131. Hardwood floor time limit per test: 0.25 sec. memory limit per test: 4096 KB The banquet hall of Computer Scientists' Palace has a rectangular form of the size M x N (1<=M<=9, 1<=N<=9). It is necessary to lay hardwood floors in the hall. There are wood pieces of two forms: 1) rectangles (2x1) 2) corners (squares 2x2 without one 1x1 square) You have to determine X - the number of ways to cover the banquet hall. Remarks. The number of pieces is large enough. It is not allowed to leave empty places, or to cover any part of a surface twice, or to saw pieces. Input The first line contains natural number M. The second line contains a natural number N. Output First line should contain the number X, or 0 if there are no solutions. Sample Input 2 3 Sample Output 5

Author : Herman "Smash" Narkaytis, Paul "Stingray" Komkoff Resource : 5th Southern Subregional Contest. Saratov 2002 Date : 2002-10-10

题意：给你无数个2*1和L型积木（2*2缺一个角），问你平成M*N大小的矩形棋盘有多少种拼法。
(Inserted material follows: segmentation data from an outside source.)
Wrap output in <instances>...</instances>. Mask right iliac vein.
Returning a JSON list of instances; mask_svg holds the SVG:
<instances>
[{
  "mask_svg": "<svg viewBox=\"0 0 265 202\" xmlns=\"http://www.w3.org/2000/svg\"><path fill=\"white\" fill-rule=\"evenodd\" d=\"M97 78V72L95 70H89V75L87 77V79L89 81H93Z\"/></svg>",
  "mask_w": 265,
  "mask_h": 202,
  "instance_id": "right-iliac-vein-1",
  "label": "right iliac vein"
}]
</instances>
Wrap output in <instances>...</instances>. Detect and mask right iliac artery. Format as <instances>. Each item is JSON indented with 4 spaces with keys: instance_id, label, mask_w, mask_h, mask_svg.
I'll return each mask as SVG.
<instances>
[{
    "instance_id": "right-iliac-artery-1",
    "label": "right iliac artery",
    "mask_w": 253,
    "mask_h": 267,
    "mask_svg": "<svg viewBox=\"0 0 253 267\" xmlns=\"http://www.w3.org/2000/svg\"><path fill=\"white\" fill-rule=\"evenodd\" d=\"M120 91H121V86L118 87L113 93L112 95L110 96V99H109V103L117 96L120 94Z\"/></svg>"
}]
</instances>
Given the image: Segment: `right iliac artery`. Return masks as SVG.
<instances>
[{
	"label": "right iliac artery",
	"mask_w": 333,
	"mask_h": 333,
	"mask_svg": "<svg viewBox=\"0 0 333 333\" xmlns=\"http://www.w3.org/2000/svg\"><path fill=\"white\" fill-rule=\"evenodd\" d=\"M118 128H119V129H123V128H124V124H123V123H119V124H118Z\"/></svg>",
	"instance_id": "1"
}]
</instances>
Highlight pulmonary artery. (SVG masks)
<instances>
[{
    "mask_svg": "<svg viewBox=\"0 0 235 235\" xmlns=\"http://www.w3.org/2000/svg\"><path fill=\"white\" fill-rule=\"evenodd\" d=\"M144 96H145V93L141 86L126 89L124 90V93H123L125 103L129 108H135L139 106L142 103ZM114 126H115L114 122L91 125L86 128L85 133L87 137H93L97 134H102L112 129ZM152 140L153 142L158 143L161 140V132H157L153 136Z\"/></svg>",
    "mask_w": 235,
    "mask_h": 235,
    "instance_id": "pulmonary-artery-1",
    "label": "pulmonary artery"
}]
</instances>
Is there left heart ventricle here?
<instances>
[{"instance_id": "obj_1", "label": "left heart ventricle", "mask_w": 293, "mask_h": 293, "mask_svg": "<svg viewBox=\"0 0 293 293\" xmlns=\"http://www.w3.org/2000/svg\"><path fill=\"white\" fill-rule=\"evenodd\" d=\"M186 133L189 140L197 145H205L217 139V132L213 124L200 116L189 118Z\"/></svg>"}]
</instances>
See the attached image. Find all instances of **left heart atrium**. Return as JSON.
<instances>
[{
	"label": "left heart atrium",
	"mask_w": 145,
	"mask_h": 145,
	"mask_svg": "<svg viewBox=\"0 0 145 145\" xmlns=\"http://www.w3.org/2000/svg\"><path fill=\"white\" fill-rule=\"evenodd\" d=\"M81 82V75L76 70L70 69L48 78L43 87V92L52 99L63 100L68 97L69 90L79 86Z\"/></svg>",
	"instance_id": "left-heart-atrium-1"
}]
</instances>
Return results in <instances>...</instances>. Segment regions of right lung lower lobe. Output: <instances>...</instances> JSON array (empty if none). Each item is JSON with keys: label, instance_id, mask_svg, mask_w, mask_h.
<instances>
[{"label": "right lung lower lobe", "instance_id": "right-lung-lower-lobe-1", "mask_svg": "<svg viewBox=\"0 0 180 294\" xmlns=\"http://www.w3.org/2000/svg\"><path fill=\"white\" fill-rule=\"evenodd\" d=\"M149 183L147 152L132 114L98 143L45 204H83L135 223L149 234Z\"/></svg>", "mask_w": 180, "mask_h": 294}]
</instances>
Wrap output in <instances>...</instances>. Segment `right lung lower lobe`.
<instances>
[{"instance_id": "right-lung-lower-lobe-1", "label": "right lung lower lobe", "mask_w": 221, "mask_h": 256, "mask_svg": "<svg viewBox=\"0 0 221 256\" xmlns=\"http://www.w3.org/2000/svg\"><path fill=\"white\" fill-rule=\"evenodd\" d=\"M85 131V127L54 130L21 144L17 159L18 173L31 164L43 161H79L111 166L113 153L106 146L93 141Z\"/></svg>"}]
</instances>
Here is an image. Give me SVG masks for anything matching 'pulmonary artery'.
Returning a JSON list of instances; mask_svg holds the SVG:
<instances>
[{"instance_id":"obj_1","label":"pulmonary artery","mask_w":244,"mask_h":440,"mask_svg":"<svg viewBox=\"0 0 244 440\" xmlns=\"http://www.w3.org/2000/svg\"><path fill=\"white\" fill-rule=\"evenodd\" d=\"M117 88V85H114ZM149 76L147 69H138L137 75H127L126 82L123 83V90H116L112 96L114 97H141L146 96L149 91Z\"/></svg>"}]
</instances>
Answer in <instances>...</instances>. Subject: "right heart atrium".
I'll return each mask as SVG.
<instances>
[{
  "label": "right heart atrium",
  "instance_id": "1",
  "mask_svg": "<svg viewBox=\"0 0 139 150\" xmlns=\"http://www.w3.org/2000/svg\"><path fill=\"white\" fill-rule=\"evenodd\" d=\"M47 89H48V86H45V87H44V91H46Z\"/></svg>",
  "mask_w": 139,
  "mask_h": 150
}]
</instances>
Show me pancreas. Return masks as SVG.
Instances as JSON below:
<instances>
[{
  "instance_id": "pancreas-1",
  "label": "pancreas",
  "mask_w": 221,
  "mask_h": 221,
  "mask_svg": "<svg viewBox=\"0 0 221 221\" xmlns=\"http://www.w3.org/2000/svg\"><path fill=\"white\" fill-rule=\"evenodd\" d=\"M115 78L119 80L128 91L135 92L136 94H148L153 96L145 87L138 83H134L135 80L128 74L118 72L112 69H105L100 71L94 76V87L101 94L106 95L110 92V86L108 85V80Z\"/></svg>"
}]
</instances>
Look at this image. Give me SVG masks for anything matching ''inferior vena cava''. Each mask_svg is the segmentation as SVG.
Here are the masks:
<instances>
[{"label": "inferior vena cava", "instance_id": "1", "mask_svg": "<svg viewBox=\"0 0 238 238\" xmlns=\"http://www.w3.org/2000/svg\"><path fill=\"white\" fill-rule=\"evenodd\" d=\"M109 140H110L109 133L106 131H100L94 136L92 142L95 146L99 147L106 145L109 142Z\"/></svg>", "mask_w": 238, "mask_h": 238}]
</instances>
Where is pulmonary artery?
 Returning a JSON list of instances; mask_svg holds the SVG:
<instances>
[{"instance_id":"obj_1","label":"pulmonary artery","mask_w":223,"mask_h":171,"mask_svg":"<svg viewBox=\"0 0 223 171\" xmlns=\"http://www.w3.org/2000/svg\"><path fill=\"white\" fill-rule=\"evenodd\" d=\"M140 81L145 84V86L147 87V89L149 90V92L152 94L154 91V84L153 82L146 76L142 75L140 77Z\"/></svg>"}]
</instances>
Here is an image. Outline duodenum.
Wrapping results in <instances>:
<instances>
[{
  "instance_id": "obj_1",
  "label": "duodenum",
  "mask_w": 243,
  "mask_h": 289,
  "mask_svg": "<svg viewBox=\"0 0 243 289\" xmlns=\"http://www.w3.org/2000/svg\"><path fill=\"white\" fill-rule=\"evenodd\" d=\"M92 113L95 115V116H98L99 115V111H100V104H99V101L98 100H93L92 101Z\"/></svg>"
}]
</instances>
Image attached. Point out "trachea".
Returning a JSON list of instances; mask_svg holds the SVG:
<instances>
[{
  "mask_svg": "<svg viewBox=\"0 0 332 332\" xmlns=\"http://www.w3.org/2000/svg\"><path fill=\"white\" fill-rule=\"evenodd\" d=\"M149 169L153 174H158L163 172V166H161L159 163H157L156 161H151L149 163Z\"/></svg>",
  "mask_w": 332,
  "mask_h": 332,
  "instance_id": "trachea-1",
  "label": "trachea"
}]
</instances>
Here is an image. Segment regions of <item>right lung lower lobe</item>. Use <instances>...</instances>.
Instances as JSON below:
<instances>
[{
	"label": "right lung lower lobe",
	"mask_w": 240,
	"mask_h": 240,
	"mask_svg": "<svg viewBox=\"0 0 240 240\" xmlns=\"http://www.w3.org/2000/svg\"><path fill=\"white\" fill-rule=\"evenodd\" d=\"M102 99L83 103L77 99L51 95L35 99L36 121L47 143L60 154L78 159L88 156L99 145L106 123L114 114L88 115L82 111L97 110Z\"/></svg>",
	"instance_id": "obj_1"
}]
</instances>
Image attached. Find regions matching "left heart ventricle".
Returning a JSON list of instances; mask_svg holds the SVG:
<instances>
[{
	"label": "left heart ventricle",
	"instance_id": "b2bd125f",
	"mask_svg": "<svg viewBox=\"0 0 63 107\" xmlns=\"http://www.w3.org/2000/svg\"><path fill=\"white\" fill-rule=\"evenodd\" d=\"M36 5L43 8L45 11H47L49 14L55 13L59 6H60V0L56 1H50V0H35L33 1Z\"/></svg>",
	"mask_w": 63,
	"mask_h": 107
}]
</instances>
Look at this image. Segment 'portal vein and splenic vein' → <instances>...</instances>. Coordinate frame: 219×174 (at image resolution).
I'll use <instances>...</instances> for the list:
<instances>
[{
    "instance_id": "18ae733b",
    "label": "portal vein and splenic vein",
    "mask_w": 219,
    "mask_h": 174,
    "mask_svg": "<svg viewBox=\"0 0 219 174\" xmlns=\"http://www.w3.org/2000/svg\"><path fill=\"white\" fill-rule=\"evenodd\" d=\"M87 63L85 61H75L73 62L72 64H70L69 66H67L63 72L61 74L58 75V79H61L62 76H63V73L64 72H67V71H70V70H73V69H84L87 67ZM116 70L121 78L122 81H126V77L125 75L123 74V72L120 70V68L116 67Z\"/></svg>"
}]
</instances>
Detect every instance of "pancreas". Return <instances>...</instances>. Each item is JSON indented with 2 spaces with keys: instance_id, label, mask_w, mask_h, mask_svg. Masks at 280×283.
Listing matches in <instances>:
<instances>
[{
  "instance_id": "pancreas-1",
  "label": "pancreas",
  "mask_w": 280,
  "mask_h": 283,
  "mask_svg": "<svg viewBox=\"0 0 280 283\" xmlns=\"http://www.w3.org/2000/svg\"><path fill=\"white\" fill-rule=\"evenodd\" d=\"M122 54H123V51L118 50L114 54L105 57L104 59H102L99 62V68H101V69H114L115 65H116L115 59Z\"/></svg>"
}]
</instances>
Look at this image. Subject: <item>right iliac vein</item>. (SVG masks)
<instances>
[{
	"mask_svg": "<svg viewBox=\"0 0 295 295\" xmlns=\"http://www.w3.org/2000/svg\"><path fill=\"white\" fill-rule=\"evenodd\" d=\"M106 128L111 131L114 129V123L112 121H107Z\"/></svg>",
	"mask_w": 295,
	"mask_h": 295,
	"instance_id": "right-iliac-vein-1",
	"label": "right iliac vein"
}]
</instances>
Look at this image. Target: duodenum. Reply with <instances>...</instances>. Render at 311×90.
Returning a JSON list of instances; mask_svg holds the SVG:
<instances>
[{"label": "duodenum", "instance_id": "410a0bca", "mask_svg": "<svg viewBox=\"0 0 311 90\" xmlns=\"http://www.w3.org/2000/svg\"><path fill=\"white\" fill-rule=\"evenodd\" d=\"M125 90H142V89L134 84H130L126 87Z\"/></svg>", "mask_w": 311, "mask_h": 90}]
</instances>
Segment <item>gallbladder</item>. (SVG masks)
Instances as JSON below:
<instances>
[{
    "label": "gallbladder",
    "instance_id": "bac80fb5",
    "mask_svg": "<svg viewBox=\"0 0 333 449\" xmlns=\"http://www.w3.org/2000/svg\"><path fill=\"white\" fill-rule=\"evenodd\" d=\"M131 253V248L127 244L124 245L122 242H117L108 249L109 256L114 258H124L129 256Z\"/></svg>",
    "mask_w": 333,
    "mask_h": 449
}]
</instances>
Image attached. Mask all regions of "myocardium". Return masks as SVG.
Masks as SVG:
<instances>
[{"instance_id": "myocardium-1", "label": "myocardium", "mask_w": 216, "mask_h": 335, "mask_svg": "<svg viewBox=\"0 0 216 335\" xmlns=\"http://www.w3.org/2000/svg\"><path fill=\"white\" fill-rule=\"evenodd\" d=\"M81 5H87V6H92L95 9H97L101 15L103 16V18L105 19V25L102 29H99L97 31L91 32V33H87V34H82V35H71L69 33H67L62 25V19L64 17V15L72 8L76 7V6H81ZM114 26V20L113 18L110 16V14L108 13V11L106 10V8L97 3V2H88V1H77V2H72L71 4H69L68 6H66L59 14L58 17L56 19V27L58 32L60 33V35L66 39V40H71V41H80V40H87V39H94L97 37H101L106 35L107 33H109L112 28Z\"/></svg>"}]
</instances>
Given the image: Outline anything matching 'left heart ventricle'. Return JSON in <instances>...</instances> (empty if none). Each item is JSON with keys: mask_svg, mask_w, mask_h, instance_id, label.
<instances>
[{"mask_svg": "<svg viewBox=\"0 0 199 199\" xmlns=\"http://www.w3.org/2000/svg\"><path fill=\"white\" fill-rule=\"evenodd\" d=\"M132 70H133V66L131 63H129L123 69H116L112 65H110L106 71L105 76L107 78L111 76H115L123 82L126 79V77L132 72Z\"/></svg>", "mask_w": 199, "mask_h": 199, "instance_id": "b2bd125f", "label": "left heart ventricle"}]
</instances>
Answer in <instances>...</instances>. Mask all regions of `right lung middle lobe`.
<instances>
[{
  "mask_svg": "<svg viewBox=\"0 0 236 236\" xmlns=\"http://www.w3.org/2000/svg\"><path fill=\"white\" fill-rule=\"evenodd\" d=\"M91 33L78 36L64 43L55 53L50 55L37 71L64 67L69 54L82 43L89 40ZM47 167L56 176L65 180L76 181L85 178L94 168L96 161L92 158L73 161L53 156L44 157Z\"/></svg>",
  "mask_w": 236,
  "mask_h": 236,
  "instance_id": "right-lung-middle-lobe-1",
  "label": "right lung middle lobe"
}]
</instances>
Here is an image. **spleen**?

解题思路：跟这题做法一模一样，只是深搜时判断条件多了。要好好记住这类题的做法！http://blog.csdn.net/lzc504603913/article/details/77994832

#include<iostream>
#include<deque>
#include<memory.h>
#include<stdio.h>
#include<map>
#include<string>
#include<algorithm>
#include<vector>
#include<math.h>
#include<stack>
#include<queue>
#include<set>
#define INF 1<<29
using namespace std;
typedef long long int ll;

ll dp[15][1<<12];
int h,w;

void dfs(int prestate,int nowstate,int nextstate,int n,int cnt){

if(n>=w){
dp[cnt+1][nextstate]+=dp[cnt][prestate];
return;
}

if(((1<<n)&nowstate)!=0){
dfs(prestate,nowstate,nextstate,n+1,cnt);//下一个
return;
}

if((nextstate&(1<<n))==0)//如果 2*1 可以竖着放
dfs(prestate,nowstate|(1<<n),nextstate|(1<<n),n+1,cnt);

if(n!=0)//如果L 可以 _| 这样插进去
if((nextstate&(1<<n))==0&&(nextstate&(1<<(n-1)))==0)
dfs(prestate,nowstate|(1<<n),nextstate|(1<<n)|(1<<(n-1)),n+1,cnt);

if(n<w-1)//如果L 可以 |_ 这样插进去
if((nextstate&(1<<n))==0&&(nextstate&(1<<(n+1)))==0)
dfs(prestate,nowstate|(1<<n),nextstate|(1<<n)|(1<<(n+1)),n+1,cnt);

if(n+1<w&&((1<<(n+1))&nowstate)==0){
dfs(prestate,nowstate|(1<<n)|(1<<(n+1)),nextstate,n+2,cnt);//2*1 横着放

if((nextstate&(1<<n))==0)//如果L 可以 |~ 这样插进去
dfs(prestate,nowstate|(1<<n)|(1<<(n+1)),nextstate|(1<<n),n+2,cnt);

if((nextstate&(1<<(n+1)))==0)//如果L 可以 ~| 这样插进去
dfs(prestate,nowstate|(1<<n)|(1<<(n+1)),nextstate|(1<<(n+1)),n+2,cnt);
}

}

int main(){

while(~scanf("%d%d",&h,&w)){

memset(dp,0,sizeof(dp));
dp[1][0]=1;

int state=1<<w;

for(int i=1;i<=h;i++)
for(int j=0;j<state;j++)
dfs(j,j,0,0,i);

printf("%lld\n",dp[h+1][0]);

}

return 0;
}